Over at A Church for Starving Artists, the writer talks about looking for her Third Place. I guess this is a term coined by Ray Oldenburg. I haven’t read his books but I’d like to. The Third Place is the place where you spend most of your time outside of home and work or school.
I love the concept. It’s the place where everyone knows you you are, or at the very least recognizes your face. You know where things are kept, what’s on the menu, who’s around you. It’s your Third Place.
I guess I have two Third Places, and neither of them are churches, sadly. My first Third Place is camp. My second Third Place is the JCC. I am in that building at least four times a week. I recognize the people. They recognize me. They know my daughter by name. It’s comfortable there. Both places are comfortable–one from 14 years of going back, and one from just a year and a bit.
There have been different Third Places at different times in my life. Church has definitely been one (and in college, I practically moved into my church).

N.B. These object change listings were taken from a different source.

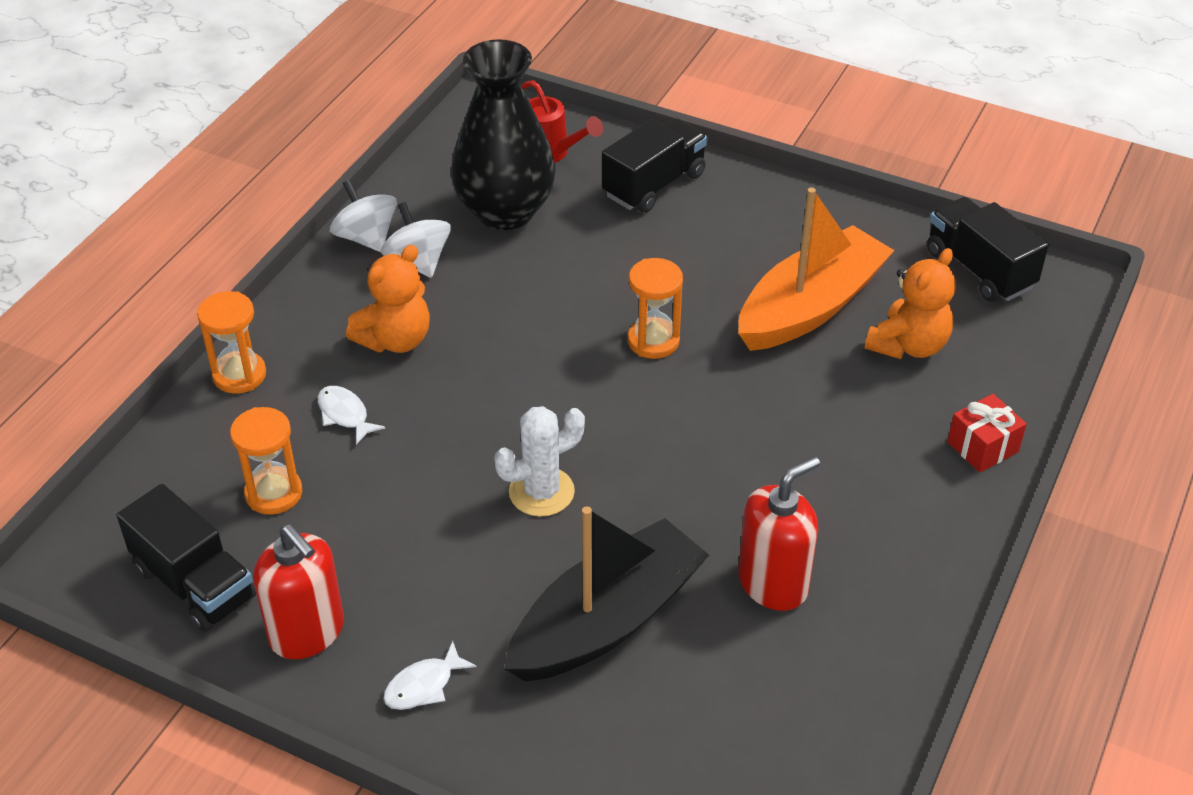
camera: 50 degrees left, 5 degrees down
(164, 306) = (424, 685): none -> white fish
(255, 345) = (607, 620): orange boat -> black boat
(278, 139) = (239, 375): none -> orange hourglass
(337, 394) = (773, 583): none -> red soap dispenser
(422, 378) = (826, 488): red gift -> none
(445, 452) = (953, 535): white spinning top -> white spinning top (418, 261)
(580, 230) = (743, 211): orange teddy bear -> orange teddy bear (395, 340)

Summer camp was absolutely one for many years. There were times when the theatre at the other high school in town was a Third Place (only one high school had a theatre so we shared). The YMCA was one, too, for a while in high school. There was also a playhouse in the backyard of a neighbor where all of us played when I was a kid. Before Selam came home, there was a *bucks where I’d write sermons all the time–and I don’t even drink coffee!
I would guess that my daughter has the same Third Places as me. She would probably also add this little diner on the way home from the JCC. We’ve been there way too often, and all the employees know her by name and order. She would eat there every day if I let her. The food really isn’t that good. But she considers it home.
I suspect that Third Places are what makes the difference in people’s lives. I suspect that having a place outside of home and work or school–those places where you have affection but also expectations–is the difference between desperately lonely and not so much. I think Third Places create community. But I haven’t read the book yet.
How about you? Where’s your Third Place?